Dagegen teilte die türkische Armee am Mittwoch mit, sie habe sich bei der Suche nach den Offizieren verhalten, wie es das Gesetz vorsieht. Durchsuchungen in Einrichtungen der Armee erforderten die Anwesenheit eines Staatsanwaltes, würden aber von Angehörigen des Militärs durchgeführt, teilte der Generalstab mit.

AKP-Verbot weiter unklar

Überhaupt ist bisher unklar, ob es überhaupt zu einem Verbot der AKP kommt. Nachdem das Verfassungsgericht im Kopftuchstreit bereits gegen die AKP entschieden hat, führt der Generalstaatsanwalt dies als einen Beweis für eine verfassungswidrige Grundhaltung der Partei von Erdogan an. Andere Stimmen meinen, die Verfassungsrichter könnten es bei einem Warnschuss belassen.

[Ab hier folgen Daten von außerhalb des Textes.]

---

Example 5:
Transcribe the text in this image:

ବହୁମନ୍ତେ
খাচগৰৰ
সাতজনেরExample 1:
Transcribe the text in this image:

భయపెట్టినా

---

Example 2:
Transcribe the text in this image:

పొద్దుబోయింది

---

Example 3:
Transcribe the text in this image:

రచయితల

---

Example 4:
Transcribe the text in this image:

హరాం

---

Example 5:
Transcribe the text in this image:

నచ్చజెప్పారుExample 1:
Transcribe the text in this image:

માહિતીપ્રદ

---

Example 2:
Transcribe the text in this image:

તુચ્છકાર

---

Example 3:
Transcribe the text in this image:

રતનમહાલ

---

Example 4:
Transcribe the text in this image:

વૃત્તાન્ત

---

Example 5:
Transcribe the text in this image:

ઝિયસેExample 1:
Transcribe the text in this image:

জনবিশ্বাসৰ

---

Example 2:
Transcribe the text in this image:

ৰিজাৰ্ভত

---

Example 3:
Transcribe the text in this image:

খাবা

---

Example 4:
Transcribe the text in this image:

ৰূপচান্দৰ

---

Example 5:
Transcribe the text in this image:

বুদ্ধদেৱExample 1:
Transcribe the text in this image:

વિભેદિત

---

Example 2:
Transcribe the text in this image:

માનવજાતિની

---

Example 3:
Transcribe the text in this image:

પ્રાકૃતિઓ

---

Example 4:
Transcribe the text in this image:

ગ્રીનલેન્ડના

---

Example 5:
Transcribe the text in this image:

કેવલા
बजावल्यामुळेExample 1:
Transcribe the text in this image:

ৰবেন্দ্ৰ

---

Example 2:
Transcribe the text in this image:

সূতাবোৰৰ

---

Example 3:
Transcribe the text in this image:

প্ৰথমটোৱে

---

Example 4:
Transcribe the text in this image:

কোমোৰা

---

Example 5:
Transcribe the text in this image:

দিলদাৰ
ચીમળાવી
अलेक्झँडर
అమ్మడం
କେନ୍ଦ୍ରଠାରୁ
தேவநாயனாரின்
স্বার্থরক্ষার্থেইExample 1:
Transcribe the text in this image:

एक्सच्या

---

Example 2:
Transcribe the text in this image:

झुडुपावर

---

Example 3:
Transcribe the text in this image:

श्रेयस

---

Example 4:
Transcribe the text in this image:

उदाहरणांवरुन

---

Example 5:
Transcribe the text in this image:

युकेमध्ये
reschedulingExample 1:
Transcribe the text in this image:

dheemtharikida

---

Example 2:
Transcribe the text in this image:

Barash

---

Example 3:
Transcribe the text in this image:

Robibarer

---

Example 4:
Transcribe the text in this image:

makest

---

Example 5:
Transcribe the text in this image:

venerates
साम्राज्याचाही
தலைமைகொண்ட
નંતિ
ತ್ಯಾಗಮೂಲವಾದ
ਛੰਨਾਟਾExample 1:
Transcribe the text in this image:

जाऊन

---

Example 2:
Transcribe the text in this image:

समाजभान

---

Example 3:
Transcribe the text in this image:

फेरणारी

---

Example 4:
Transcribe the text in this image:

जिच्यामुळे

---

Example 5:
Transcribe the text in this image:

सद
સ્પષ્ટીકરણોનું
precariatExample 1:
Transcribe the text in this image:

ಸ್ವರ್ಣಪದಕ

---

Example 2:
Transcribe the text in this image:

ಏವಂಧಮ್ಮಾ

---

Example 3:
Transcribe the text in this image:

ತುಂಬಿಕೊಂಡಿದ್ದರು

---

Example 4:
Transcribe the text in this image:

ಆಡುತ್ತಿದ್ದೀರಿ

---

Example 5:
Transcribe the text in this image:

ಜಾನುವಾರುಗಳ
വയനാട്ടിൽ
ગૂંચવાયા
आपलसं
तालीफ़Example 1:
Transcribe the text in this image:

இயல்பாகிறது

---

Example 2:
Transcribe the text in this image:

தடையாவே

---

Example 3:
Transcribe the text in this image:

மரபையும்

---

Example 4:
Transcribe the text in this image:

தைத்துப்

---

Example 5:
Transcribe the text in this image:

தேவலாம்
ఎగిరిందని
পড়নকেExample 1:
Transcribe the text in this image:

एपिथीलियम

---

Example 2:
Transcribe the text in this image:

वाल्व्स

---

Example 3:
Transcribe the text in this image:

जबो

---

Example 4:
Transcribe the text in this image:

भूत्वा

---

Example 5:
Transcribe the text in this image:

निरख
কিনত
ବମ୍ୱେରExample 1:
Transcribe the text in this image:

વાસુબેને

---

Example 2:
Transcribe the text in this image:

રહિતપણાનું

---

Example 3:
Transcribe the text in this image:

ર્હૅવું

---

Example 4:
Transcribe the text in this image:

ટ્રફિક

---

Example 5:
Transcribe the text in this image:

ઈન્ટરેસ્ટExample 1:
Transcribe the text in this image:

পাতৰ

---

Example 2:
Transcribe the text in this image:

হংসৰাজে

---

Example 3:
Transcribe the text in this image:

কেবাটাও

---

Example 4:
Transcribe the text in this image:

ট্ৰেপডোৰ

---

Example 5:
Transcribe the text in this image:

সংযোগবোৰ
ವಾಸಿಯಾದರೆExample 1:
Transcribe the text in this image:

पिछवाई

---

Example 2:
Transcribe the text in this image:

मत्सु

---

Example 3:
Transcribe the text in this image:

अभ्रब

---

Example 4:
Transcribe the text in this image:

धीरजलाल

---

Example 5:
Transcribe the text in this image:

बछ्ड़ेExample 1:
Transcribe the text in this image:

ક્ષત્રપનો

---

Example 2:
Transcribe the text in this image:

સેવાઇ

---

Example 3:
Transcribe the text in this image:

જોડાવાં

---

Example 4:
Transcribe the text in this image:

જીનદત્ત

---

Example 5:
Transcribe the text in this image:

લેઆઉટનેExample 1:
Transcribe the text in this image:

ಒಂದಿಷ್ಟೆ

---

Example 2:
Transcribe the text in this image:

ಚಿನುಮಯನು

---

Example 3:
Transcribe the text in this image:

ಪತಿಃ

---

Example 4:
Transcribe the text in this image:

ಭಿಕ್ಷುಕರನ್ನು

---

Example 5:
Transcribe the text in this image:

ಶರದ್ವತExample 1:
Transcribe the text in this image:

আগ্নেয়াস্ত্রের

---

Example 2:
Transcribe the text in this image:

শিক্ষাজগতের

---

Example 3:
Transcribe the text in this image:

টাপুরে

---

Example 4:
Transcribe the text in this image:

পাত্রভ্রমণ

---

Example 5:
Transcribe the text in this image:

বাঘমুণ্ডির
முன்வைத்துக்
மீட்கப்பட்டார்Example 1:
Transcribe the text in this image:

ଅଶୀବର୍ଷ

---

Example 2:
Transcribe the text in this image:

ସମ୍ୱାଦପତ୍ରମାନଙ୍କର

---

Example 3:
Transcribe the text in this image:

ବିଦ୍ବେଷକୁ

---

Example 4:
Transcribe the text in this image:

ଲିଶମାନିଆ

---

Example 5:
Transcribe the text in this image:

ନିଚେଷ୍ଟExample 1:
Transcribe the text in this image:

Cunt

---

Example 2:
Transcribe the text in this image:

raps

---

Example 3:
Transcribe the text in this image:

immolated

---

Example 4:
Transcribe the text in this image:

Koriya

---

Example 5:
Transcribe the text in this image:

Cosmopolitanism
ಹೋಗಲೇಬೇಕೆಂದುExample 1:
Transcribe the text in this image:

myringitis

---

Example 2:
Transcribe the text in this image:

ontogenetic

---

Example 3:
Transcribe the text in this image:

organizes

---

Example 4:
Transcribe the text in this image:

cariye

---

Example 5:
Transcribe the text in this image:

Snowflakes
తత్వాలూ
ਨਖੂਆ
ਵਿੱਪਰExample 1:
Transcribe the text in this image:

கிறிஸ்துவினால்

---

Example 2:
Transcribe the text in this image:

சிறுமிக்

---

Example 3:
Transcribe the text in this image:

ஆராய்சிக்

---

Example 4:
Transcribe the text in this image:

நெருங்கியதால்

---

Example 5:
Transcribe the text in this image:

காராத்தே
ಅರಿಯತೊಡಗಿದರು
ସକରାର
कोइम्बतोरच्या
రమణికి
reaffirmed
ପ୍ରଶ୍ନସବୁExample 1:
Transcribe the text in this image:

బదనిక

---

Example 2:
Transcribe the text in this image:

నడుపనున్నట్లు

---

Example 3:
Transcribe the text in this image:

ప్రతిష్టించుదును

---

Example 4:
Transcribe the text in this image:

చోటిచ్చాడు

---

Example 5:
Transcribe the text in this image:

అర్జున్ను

Am Donnerstag trägt die AKP vor den Richtern in Ankara ihre 200 Seiten umfassende Verteidigungsschrift vor. "Ich glaube, dass die Richter auch eine Möglichkeit finden können, die AKP nicht zu verbieten", sagt ein europäischer Diplomat. Erst wenn die AKP verboten sei und es Schritte hin zu einem autoritären Regime gebe, müsse die Lage in dem EU-Beitrittsland neu bewertet werden.